→ **Assigned task**: Copy out every row below word for word, but leave the pictures out.

→ **Data provided**:
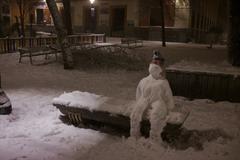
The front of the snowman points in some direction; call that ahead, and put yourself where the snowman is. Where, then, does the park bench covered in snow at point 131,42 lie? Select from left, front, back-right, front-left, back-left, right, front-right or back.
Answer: back

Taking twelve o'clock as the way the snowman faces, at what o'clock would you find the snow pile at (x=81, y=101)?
The snow pile is roughly at 4 o'clock from the snowman.

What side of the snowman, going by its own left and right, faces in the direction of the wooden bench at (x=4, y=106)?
right

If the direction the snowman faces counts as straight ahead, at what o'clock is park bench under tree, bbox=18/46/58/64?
The park bench under tree is roughly at 5 o'clock from the snowman.

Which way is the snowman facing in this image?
toward the camera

→ **Final answer**:
The front of the snowman points in some direction; call that ahead, and put yourself where the snowman is. Where, then, does the park bench covered in snow at point 131,42 lie? Select from left, front, back-right, front-left, back-left, right, front-right or back.
Answer: back

Taking twelve o'clock as the way the snowman faces, at what o'clock would you find the snow pile at (x=81, y=101)?
The snow pile is roughly at 4 o'clock from the snowman.

What side of the snowman, going by its own left and right, faces in the direction of the wooden bench at (x=4, y=106)?
right

If the direction the snowman faces counts as straight ahead, at what o'clock is park bench under tree, bbox=18/46/58/64?
The park bench under tree is roughly at 5 o'clock from the snowman.

Which way is the snowman facing in this image?
toward the camera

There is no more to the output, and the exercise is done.